Когда он начал приходить в себя, в глазах его и в душе было еще темно и туманно; но в неясном тумане обозначались едва заметно нежные черты, и двое влажных очей, как отуманенные звезды, казалось, притягивали его к жизни. Мало-помалу странное видение между существенностью и сном стало определеннее: черты обозначились яснее. Так это она точно, она, дочь профессора, которая с трепетным волнением стояла у изголовья раненого.

— Очнулся! — сказала она шепотом и покраснела до ушей. — Теперь я не должна здесь оставаться.

Бедная Шарлотта вздохнула.

Отец ее, стоявший за ней, посмотрел на раненого опытным взглядом знатока.

— Какой славный удар! — сказал он. — Какая ужасная винкелькварта! Бедный мой друг, если вам захочется супу, то пришлите ко мне.

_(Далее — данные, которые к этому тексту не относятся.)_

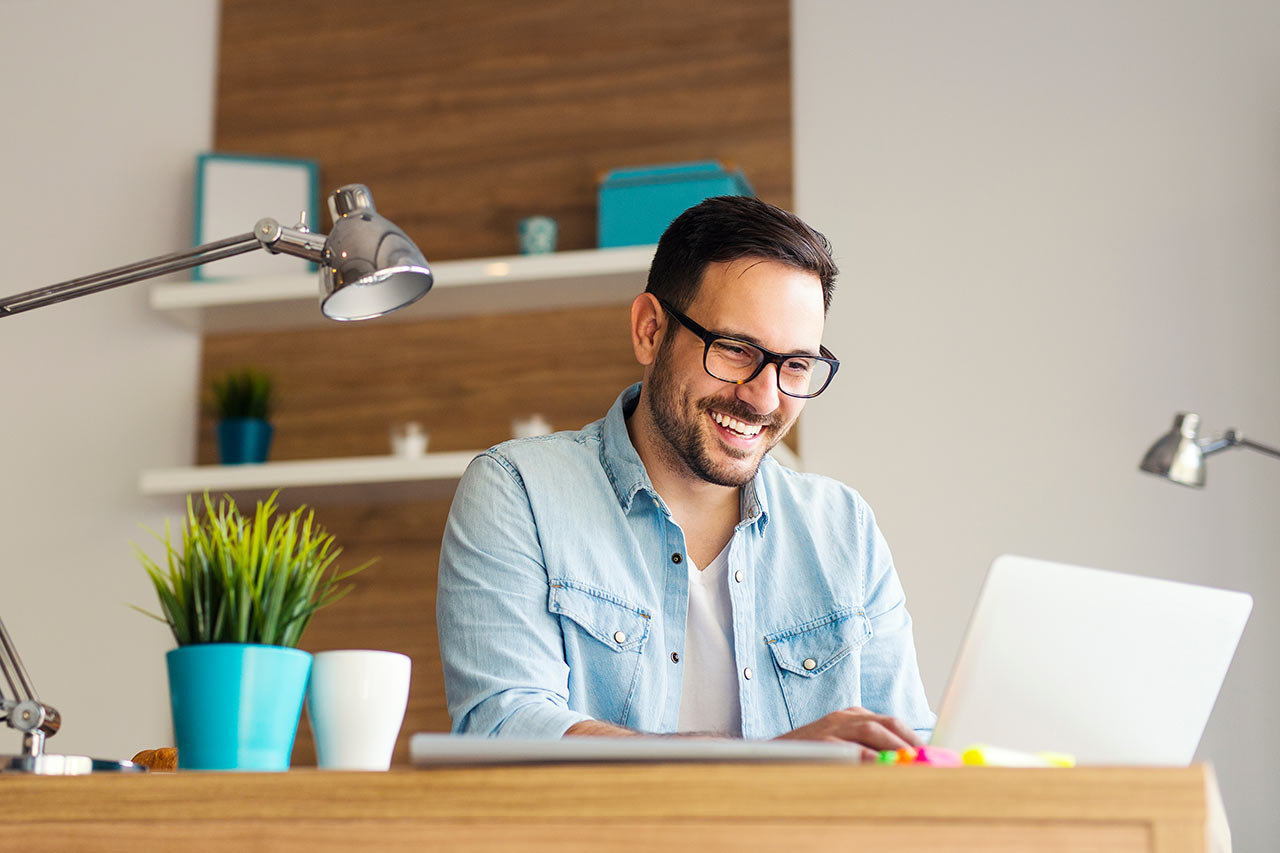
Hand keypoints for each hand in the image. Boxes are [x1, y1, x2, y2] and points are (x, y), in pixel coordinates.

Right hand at [773, 706, 923, 761]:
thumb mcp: (840, 749)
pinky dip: (868, 756)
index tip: (933, 755)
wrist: (767, 757)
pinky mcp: (819, 741)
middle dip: (911, 742)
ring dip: (896, 747)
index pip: (892, 722)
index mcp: (852, 716)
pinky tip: (880, 766)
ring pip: (872, 730)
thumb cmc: (809, 757)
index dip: (914, 738)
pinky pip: (849, 747)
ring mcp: (831, 726)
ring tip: (912, 762)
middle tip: (928, 761)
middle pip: (886, 723)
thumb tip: (903, 768)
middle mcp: (844, 717)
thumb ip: (868, 753)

Барон пролежал три месяца на кровати, и хотя соседка его не осмеливалась к нему войти, но везде была заметна ее нежная заботливость. Легкие кушанья, чистое белье, увеселительные книги, цветы, игрушки, все мелкие наслаждения, неизвестные холостой беспечности, присылались ежечасно от имени профессора и утешали раненого студента. Шарлотта была его невидимым провидением, и он невольно стал переносить к ее образу все нежные мечты своих продолжительных бессонниц. А она до того привыкла к своему попечительству, до того обрадовалась возможности приписать состраданию неясную наклонность своего сердца, что когда Фиренгейм оправился и пришел благодарить своих соседей, она почувствовала, что ей чего-то недоставало.

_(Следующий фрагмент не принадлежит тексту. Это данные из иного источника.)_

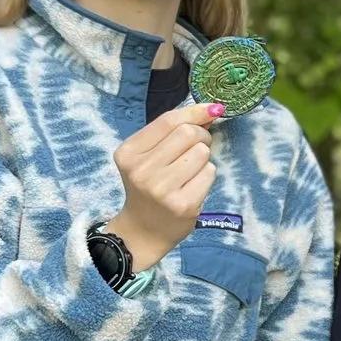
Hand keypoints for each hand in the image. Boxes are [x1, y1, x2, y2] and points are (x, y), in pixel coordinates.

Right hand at [101, 100, 221, 272]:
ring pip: (202, 153)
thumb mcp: (147, 156)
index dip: (194, 112)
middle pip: (188, 134)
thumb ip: (171, 132)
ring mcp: (162, 190)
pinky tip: (193, 186)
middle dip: (201, 136)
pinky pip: (210, 173)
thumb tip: (210, 110)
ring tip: (190, 171)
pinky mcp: (183, 205)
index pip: (168, 121)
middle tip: (197, 149)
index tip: (211, 110)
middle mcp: (141, 171)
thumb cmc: (148, 187)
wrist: (143, 231)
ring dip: (204, 159)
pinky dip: (207, 176)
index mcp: (128, 153)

Утомленный студентским разгулом; молодой барон, к явной радости старика профессора, сел за книги и начал заниматься. Строгое прилежание и долгая болезнь скоро выгнали у него из головы его баронскую дурь. Он удостоверился, что подробности существенной жизни значительны и первостатейны только для малодушных людей, а что душевные совершенства лучше приятных форм. Забыв глупые предубеждения, он сблизился с профессором, полюбил его искренно, как отца, а к дочери его привык, как к сестре. Жизнь их была без особых событий и потому не могла раздуть пламени страсти; но они были сотворены друг для друга, и этого-то они не могли не понимать. С ней он занимался музыкой в часы отдохновения и с ней читал любимых поэтов; она любила Шиллера, он предпочитал Гете, и от этого разногласия нередко возникали довольно горячие споры, точь-в-точь как будто между детьми. Привычка их сроднила; но странно было, что, когда она была весела, он сердился; когда он начинал шутить, ей становилось грустно; но что когда они изредка соединялись в одном чувстве, то их сердцу было невыразимо весело и легко, а глазам хотелось плакать. Барон и этого не понял. Только каждый день, по неодолимому влечению, ходил он к соседям, глядел на Шарлотту, а потом возвращался домой и садился бодро за книги. Это время было самое счастливое в его жизни, и, быть может, оно исправило бы совсем его характер, если б новое обстоятельство опять всего не изменило.